Probably the most pernicious falsehood about our all-volunteer force — embraced and exploited by the likes of Cheney and Rumsfeld — is that today’s volunteers are “warriors” in the stoical, cavalier sense of the term. Our troops are soldiers, not warriors. Most didn’t enlist in search of a good war — or, failing that, any war we’ve got. If you believe our troops are all hardened professionals, I have another important book for you: David Finkel’s “The Good Soldiers.” It’s the prequel to the book I touted before: Finkel’s “Thank You for Your Service. Read “The Good Soldiers” to discover how and why good soldiers like Adam Schumann were left psychologically broken by their war experiences.
The other thing that has brought out the curmudgeon in me lately has been the Sun’s six-part series on the “intersections of race and school discipline.” It’s not that the Sun did a bad job. To the contrary, I thought the series was thoughtful and reasonably well-balanced. My concern is that the Departments of Education and Justice, in invoking the specter of discrimination, are only exacerbating the racial divide in America.

The attitudes of some of the Sun’s well-meaning sources reminded of an old French proverb: “To understand all is to forgive all.” I was also reminded of one of the classic logical fallacies: post hoc, ergo propter hoc, meaning “after this, therefore because of this.” The fact that students of color are disproportionately disciplined in our schools is not proof that they are being discriminated against or that the individuals concerned didn’t merit the degree of punishment they received.

From firsthand experience, I know that a teacher who expects bad behavior from students, black or white, is likely to get it.

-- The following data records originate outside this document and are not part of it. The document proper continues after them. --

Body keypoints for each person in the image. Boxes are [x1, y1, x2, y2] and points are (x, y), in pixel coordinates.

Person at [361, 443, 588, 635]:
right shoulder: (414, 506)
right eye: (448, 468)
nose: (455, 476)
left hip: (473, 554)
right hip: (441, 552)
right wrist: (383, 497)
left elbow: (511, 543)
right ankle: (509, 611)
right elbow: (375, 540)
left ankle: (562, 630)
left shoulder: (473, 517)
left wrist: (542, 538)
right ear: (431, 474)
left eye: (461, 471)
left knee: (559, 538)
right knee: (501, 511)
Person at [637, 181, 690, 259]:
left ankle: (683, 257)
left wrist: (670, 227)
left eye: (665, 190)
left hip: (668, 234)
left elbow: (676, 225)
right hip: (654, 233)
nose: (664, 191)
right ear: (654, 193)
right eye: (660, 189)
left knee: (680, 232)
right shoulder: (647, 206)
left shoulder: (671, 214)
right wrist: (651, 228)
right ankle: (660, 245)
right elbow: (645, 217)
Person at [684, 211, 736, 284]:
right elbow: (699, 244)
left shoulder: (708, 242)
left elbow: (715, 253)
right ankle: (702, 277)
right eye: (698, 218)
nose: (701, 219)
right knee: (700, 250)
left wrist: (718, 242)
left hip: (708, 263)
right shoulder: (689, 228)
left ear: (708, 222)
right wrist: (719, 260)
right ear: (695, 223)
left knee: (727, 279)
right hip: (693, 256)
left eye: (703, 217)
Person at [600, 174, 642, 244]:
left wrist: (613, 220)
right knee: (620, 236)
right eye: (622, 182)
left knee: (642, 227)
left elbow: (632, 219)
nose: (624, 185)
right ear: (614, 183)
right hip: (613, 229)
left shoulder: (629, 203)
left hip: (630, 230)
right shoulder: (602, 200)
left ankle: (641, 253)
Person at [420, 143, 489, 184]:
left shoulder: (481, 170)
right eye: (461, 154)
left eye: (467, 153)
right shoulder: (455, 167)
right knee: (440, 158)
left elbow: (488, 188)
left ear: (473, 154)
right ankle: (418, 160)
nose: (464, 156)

And, as the Sun’s editorial board pointed out, arbitrary “zero-tolerance” policies that leave no room for teachers and principals to exercise independent judgment were always a bad idea. But, by the same token, our schools have to be evenhanded in disciplining black and white students lest they foster resentment and reinforce racist attitudes. To understand all is not to forgive all, and there is some truth to the adage, “Elastic rules are a poor man’s tools.”

In all fairness, racist presumptions may in part account for the disproportionate number of black students being disciplined in our schools, but the problem goes deeper than the need for a little cultural sensitivity.

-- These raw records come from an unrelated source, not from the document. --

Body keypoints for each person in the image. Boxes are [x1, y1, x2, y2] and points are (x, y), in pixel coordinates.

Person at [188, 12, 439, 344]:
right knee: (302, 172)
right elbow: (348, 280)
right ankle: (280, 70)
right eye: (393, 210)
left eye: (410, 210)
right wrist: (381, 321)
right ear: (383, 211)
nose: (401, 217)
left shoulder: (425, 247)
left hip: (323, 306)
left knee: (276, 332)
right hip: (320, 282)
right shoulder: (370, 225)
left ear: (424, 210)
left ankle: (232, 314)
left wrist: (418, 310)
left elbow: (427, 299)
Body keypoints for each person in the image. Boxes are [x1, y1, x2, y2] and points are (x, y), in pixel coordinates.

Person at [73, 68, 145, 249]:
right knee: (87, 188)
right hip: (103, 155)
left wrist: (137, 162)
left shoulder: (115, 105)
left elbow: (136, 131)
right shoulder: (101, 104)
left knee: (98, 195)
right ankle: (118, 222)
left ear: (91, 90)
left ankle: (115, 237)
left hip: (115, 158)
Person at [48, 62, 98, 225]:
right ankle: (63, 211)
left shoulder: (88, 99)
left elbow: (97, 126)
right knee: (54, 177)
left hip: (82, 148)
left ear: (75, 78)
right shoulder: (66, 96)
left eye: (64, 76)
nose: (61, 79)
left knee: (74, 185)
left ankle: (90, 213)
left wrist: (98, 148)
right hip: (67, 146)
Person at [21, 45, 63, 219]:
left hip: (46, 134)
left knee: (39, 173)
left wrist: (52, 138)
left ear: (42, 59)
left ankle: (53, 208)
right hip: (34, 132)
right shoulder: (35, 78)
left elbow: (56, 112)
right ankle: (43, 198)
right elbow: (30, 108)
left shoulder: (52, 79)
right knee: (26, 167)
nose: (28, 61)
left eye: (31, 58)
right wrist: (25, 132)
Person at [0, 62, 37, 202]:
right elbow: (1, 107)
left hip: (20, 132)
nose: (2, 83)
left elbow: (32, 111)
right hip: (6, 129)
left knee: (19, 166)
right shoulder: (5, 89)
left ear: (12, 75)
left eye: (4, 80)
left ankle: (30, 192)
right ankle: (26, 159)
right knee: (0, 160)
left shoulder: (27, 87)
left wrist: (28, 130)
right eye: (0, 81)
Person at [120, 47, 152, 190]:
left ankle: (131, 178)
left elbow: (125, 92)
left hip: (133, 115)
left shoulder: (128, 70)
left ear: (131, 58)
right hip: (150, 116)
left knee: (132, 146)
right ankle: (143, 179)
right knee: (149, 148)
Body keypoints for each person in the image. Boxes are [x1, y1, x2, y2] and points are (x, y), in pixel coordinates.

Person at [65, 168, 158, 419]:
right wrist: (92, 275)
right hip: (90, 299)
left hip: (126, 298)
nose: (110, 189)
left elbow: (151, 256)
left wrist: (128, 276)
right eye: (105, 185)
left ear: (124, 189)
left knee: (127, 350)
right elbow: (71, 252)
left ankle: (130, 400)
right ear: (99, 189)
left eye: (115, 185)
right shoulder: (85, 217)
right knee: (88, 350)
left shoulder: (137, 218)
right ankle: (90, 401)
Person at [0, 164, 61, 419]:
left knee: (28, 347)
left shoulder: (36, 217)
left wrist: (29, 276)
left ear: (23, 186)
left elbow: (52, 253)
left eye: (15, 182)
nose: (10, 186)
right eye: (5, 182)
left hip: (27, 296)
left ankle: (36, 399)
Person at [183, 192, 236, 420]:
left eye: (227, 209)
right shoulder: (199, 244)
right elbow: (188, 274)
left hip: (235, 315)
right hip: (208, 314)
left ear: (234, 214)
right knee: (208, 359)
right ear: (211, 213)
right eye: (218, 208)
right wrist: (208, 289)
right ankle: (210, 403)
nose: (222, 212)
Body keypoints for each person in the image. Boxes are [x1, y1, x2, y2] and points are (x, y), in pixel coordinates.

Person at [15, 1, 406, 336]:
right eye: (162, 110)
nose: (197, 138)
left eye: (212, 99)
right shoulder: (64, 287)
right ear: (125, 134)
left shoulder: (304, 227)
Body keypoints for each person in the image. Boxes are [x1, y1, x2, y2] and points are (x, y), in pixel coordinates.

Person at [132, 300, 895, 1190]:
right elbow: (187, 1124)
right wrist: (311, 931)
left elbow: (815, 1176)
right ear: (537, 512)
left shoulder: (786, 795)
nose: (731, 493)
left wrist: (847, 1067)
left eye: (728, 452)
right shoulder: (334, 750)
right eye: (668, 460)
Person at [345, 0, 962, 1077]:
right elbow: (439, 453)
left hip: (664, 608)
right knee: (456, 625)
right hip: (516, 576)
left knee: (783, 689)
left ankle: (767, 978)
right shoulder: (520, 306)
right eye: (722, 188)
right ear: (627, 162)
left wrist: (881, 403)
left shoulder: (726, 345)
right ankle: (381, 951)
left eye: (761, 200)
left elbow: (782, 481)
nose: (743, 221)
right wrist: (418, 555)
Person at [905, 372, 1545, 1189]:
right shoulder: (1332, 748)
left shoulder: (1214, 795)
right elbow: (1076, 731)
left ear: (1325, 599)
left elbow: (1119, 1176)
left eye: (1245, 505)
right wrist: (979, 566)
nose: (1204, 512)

As black leaders on both sides of the political spectrum — most notably Bill Cosby and the Rev. Jesse Jackson — have complained, there is a subculture in the black community that discourages academic achievement and reinforces resentment and acting out against white authority. Some 72 percent of black children are raised in single-parent homes — many living in poverty, and without positive role models, in crime-infested neighborhoods. Until we can ameliorate these problems, it stands to reason that black students overall are not going to achieve or behave as well as white students, 23 percent of whom are now being raised in single-parent homes. Success in America requires the ability to swim in the cultural mainstream.

Education is too important to be left to educational theorists. The problem is that Pollyannaish ideologues armored in their good intentions predominate in departments of education. They have principals and teachers running scared. Political correctness is trumping common sense. If you doubt that, look back at the Sun’s coverage of the recent Claudia Alves controversy in Poulsbo.